Bölgesel meseleler uzmanı Said, iki ülke arasındaki yatırımlarda ve ekonomik ilişkilerde bir sıçrama yaşandığını ve her iki tarafın da iş birliğini artırmaya özen gösterdiğini değerlendirdi.

Müslüman Kardeşler dosyasına değinen Said, bu dosyanın halen bir zorluk teşkil etmesine rağmen, çıkarların daha büyük olduğunu ve bu nedenle iki ülkenin bu konuyu pragmatik bir şekilde ele aldığını söyledi. Mısır’ın, Türkiye'den aranan kişilerin iadesini talep etmek için yasal yollara başvuracağını belirten Said, Ankara’nın ise aranan kişileri iade ederek veya başka ülkelere sınır dışı ederek bu dosyanın yükünden kademeli olarak kurtulmaya çalışacağını söyledi.

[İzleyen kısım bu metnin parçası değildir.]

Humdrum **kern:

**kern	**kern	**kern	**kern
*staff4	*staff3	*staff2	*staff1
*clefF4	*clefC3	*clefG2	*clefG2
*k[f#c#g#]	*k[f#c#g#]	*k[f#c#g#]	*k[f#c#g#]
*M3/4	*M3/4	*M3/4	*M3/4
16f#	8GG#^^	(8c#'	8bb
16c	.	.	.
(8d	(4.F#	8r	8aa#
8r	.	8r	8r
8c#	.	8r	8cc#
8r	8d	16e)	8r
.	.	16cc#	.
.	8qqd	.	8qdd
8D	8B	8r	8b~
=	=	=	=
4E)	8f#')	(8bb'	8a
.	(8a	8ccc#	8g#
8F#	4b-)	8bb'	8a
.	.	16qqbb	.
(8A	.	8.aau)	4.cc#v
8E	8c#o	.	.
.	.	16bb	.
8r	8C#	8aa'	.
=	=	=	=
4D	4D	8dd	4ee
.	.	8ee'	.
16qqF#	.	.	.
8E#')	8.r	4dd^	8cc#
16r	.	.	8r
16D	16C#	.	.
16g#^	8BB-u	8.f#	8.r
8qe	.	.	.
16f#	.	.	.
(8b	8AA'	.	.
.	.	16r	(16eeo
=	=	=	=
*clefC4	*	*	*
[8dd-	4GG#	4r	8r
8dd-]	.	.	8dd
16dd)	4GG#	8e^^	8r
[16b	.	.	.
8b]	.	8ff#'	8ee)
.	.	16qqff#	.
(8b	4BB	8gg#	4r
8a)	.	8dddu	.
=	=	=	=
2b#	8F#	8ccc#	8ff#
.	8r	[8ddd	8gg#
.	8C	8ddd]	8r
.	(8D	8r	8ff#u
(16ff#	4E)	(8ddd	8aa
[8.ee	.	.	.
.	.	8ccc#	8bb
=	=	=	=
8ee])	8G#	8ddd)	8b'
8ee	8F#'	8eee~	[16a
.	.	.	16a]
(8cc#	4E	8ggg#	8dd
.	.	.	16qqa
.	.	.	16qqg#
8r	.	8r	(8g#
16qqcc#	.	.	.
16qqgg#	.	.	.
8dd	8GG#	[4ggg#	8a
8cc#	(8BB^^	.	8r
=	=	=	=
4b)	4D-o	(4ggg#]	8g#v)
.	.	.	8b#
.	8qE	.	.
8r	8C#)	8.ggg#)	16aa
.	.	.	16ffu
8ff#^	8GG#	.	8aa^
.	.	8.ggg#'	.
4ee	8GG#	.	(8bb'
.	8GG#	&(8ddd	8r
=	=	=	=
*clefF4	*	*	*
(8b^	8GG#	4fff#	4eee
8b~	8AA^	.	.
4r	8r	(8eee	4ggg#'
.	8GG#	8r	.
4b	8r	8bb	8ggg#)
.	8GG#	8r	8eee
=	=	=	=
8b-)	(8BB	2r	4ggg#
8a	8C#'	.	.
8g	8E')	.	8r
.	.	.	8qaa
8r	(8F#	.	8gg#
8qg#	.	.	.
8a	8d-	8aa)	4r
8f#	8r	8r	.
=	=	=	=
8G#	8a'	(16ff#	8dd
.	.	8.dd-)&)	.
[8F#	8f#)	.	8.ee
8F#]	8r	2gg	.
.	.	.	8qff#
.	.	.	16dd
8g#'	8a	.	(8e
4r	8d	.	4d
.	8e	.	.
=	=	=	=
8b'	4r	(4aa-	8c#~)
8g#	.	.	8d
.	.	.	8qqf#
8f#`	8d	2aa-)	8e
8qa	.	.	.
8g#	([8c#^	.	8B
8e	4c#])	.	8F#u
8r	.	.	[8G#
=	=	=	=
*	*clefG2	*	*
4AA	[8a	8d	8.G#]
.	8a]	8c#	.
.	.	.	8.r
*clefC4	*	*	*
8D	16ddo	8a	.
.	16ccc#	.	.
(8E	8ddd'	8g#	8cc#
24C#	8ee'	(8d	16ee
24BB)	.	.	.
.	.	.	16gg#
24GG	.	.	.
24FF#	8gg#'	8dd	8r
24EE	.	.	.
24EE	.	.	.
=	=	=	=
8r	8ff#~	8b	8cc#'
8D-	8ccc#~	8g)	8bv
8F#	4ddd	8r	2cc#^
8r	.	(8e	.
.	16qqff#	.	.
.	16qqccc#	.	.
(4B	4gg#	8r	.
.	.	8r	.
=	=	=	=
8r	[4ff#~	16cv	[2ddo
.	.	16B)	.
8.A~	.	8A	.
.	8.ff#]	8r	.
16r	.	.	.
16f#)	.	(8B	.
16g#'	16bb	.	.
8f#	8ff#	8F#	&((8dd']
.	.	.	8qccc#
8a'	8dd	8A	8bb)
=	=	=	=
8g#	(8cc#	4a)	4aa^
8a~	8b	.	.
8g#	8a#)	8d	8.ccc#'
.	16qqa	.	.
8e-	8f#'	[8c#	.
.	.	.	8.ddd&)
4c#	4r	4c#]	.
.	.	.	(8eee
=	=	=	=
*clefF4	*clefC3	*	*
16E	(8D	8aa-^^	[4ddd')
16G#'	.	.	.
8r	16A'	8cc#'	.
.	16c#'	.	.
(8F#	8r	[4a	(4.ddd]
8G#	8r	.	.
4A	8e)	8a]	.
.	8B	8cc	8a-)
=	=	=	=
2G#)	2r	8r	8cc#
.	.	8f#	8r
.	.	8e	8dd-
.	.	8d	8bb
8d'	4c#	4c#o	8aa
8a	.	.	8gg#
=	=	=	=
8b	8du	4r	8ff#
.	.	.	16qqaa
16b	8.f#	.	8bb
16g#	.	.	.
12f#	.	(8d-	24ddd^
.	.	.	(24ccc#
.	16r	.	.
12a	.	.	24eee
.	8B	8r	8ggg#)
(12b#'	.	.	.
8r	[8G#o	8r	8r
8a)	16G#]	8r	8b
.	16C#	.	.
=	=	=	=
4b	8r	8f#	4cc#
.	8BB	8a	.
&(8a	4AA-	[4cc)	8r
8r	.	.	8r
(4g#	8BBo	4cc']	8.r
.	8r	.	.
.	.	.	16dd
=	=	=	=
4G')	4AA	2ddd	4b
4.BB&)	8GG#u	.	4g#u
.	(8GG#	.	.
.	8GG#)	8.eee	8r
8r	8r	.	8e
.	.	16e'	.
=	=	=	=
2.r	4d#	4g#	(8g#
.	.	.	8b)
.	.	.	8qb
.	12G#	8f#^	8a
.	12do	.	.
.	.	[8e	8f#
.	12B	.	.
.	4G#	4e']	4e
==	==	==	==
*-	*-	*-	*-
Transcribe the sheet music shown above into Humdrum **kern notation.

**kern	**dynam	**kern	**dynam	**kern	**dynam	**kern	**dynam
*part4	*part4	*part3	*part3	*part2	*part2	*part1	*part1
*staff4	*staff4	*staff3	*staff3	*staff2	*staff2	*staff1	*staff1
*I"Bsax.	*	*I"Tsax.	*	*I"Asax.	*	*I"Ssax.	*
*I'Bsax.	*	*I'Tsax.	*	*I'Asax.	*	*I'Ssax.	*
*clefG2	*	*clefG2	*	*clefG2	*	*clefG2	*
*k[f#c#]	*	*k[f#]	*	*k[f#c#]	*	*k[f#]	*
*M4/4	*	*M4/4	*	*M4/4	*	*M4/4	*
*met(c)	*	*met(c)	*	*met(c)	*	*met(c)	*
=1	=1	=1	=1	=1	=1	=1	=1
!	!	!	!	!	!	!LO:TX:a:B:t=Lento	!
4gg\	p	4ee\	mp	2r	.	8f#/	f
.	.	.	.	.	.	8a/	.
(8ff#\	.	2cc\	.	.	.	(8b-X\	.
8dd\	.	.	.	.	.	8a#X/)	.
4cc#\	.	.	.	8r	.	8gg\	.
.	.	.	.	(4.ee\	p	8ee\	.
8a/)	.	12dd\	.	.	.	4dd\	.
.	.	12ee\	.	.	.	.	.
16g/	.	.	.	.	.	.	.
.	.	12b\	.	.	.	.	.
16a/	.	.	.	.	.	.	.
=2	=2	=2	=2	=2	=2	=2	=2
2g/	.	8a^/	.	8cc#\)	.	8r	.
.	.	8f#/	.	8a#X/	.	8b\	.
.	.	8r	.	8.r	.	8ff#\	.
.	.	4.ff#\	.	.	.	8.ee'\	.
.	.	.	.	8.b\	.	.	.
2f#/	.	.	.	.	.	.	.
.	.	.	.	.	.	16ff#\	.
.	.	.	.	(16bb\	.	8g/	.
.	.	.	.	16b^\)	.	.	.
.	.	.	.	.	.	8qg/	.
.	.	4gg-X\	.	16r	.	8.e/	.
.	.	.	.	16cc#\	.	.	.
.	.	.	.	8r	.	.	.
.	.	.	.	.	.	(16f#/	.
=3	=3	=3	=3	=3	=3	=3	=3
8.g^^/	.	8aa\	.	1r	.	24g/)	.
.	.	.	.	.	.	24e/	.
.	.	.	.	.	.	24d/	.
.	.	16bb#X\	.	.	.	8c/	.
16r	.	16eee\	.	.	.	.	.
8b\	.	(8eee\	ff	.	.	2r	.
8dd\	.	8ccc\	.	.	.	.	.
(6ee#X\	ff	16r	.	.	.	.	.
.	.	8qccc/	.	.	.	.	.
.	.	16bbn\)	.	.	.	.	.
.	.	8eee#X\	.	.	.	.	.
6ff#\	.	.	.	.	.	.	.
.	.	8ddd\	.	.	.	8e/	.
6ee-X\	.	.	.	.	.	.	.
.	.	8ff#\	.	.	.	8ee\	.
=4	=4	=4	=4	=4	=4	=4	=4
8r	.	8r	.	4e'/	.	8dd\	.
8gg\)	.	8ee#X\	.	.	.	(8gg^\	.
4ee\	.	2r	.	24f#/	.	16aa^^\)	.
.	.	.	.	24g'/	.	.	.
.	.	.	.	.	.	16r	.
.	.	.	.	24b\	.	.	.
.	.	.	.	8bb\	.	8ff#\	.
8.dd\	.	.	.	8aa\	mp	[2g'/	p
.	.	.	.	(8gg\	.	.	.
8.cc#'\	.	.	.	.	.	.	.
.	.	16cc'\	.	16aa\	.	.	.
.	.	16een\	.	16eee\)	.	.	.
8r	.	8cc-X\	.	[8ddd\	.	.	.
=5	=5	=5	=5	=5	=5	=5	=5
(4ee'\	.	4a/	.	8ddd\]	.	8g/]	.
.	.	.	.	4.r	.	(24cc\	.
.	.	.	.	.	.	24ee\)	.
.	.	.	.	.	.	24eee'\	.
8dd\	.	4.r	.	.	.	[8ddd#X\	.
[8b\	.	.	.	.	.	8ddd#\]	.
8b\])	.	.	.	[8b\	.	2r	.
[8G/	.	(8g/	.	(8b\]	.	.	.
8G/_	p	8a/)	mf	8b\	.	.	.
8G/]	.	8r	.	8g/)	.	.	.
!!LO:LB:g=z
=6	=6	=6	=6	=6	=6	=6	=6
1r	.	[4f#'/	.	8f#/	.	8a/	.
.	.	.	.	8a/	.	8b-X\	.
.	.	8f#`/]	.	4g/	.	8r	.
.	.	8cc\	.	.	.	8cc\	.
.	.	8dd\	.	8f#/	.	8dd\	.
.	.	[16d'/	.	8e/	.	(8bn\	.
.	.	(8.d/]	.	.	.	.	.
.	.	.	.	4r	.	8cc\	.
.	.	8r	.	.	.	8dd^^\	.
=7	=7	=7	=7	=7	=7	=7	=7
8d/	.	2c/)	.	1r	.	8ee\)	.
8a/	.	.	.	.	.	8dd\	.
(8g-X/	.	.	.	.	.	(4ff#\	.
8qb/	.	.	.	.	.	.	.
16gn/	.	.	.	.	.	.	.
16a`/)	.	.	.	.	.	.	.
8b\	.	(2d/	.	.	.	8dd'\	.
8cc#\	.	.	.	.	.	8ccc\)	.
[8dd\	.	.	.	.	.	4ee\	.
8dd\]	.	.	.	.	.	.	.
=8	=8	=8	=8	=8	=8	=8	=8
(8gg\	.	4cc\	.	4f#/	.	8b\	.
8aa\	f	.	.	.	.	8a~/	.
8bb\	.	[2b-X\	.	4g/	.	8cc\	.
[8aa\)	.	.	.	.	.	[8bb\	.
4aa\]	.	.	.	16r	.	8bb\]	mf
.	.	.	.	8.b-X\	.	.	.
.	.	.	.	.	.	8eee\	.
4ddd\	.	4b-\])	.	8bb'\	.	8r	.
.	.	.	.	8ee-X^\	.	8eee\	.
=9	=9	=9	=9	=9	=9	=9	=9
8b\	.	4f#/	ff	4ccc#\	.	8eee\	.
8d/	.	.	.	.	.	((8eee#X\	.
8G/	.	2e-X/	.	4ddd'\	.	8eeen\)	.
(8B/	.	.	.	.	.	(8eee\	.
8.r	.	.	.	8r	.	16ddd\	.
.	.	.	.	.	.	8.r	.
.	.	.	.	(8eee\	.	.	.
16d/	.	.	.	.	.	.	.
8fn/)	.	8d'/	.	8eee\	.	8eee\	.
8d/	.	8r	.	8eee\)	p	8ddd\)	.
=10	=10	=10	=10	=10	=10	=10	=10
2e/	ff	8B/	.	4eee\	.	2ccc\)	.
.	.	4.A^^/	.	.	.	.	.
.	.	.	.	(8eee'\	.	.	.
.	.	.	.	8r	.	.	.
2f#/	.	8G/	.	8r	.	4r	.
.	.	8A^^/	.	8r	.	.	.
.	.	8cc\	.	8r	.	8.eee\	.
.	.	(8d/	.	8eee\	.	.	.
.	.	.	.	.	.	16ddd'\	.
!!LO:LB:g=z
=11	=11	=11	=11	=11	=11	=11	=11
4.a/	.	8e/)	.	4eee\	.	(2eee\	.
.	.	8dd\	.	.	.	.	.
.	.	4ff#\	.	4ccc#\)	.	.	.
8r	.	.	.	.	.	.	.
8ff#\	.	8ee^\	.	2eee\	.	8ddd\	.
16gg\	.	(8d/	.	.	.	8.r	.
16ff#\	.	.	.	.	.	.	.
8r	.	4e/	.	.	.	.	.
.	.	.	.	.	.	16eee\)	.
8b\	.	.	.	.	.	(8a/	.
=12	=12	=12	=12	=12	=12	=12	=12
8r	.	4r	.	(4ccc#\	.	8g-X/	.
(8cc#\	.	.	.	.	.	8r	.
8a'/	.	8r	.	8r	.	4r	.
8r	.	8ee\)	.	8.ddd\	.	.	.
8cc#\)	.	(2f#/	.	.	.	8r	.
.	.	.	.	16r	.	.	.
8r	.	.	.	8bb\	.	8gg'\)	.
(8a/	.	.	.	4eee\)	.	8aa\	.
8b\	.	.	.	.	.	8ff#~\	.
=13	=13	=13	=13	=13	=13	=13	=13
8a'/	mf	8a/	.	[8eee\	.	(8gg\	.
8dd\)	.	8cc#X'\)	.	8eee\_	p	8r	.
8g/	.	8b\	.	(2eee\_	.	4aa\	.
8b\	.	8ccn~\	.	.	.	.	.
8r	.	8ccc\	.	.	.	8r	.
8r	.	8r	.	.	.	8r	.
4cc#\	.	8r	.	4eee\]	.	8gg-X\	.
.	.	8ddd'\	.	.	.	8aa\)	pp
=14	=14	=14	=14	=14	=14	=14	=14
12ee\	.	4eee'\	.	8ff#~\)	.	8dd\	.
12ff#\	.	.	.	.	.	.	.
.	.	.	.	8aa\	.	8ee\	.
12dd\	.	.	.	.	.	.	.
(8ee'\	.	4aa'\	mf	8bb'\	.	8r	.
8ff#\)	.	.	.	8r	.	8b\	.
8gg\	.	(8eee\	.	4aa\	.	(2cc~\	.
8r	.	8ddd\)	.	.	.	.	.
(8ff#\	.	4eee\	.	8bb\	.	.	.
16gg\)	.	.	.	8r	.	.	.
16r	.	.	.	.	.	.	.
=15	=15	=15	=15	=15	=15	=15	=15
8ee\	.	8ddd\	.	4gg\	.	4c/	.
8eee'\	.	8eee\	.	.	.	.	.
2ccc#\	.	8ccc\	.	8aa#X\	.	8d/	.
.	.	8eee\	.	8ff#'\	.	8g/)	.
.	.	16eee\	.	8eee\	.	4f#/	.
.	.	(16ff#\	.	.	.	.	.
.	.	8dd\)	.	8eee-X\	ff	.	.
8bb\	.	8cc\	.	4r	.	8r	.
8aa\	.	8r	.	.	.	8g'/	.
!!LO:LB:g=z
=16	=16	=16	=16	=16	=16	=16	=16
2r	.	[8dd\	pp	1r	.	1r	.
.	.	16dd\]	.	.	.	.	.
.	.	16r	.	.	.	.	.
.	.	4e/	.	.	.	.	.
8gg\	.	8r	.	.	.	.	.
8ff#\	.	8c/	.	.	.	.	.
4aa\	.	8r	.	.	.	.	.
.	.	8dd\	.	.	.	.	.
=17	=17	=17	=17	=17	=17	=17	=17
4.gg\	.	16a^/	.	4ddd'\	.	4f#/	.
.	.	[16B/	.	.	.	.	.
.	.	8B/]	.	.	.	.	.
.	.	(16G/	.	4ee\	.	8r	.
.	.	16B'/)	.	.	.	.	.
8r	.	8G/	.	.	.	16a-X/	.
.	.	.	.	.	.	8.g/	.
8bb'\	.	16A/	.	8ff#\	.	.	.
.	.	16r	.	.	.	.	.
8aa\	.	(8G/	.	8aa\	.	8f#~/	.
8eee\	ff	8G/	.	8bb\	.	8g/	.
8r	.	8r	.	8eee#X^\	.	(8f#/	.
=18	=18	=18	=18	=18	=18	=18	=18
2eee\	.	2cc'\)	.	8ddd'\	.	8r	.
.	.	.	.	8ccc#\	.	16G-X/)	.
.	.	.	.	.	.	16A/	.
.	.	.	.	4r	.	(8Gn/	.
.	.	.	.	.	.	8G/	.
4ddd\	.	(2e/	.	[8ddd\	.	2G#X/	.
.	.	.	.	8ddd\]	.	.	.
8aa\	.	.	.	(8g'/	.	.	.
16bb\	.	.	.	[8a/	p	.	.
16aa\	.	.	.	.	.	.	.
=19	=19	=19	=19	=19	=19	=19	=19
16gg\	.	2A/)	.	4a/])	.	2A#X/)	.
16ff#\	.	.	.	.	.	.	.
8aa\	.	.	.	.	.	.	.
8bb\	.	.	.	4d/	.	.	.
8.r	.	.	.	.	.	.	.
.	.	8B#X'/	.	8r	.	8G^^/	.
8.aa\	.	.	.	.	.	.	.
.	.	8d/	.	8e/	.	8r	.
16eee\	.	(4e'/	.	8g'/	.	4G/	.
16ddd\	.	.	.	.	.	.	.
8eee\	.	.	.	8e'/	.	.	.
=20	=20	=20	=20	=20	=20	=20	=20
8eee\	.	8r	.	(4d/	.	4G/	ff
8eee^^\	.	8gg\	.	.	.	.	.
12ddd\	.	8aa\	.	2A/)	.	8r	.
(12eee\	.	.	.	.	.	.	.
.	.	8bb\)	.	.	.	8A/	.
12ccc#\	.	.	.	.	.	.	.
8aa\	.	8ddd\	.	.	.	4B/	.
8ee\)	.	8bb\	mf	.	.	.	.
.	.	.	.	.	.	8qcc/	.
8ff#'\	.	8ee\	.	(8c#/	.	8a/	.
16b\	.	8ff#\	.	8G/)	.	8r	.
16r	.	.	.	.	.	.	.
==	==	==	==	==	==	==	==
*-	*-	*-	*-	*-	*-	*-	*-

Mısır-Türkiye ilişkileri, 30 Haziran 2013'teki gösterilerin ardından Mısır'da yasaklanan Müslüman Kardeşler örgütüne Ankara'nın verdiği destek nedeniyle bir on yıl süren kopukluk ve gerginliğin ardından normalleşme yönünde bir eğilim gösterdi. Ankara, 2021 martında Mısır ile diplomatik ilişkilerini yeniden başlatacağını duyurdu. Türk yetkililer, Mekameleen, Vatan ve eş-Şark isimli Müslüman Kardeşler'e yakın üç televizyon kanalını ‘Mısır'a karşı kışkırtıcı programlarını durdurmalarını veya Türkiye topraklarından yayın yapmayı tamamen bırakmalarını’ talep etti.